We analyze the modal properties of various graphene-attached microfibers and D-shaped fibers with three optical models of graphene: the interface model, the isotropic model, and the anisotropic model, where the interface model serves as the benchmark. In the interface model, the graphene film is treated as a conductive boundary with no thickness, while, in the isotropic/anisotropic model, the graphene film is treated as an isotropic/anisotropic thin film with a finite thickness. We study, in particular, a microfiber placed on a flat graphene film, a graphene-wrapped microfiber, and a graphene-covered D-shaped fiber.
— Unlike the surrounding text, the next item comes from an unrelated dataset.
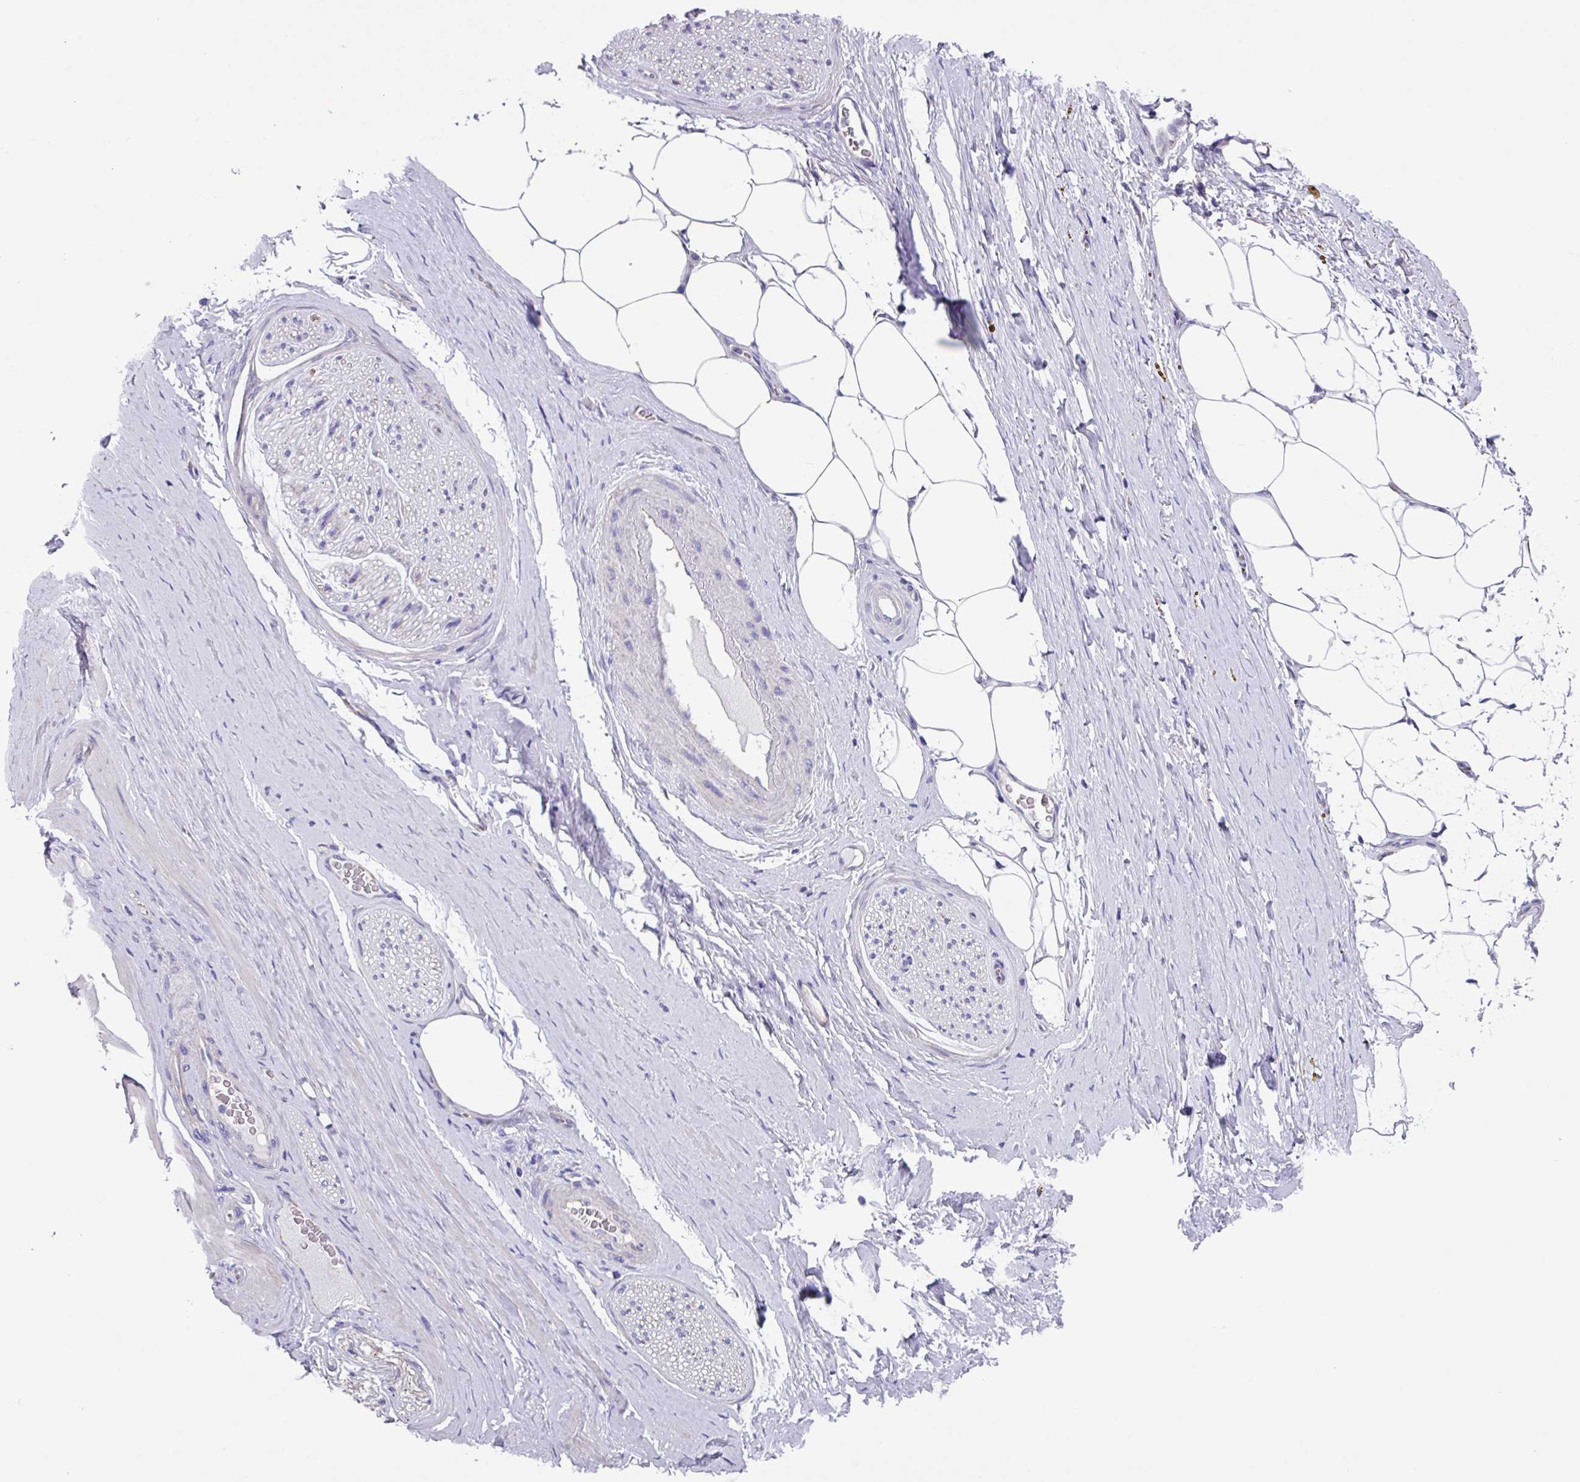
{"staining": {"intensity": "negative", "quantity": "none", "location": "none"}, "tissue": "adipose tissue", "cell_type": "Adipocytes", "image_type": "normal", "snomed": [{"axis": "morphology", "description": "Normal tissue, NOS"}, {"axis": "morphology", "description": "Adenocarcinoma, High grade"}, {"axis": "topography", "description": "Prostate"}, {"axis": "topography", "description": "Peripheral nerve tissue"}], "caption": "The histopathology image exhibits no significant expression in adipocytes of adipose tissue.", "gene": "OTULIN", "patient": {"sex": "male", "age": 68}}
Our numerical results show that the anisotropic model generates accurate results and its accuracy is relatively insensitive to the graphene thickness assumed, while the isotropic model can significantly overestimate the graphene-induced modal losses unless the graphene thickness assumed is sufficiently small. Our study clarifies the accuracies of different models for the analysis of graphene-attached fiber structures and provides an evaluation of the effect of the assumed graphene thickness on the accuracy of the widely used isotropic model. Our study also confirms that the interface model is both accurate and computationally efficient and is the preferred model for the analysis of graphene-attached fiber structures.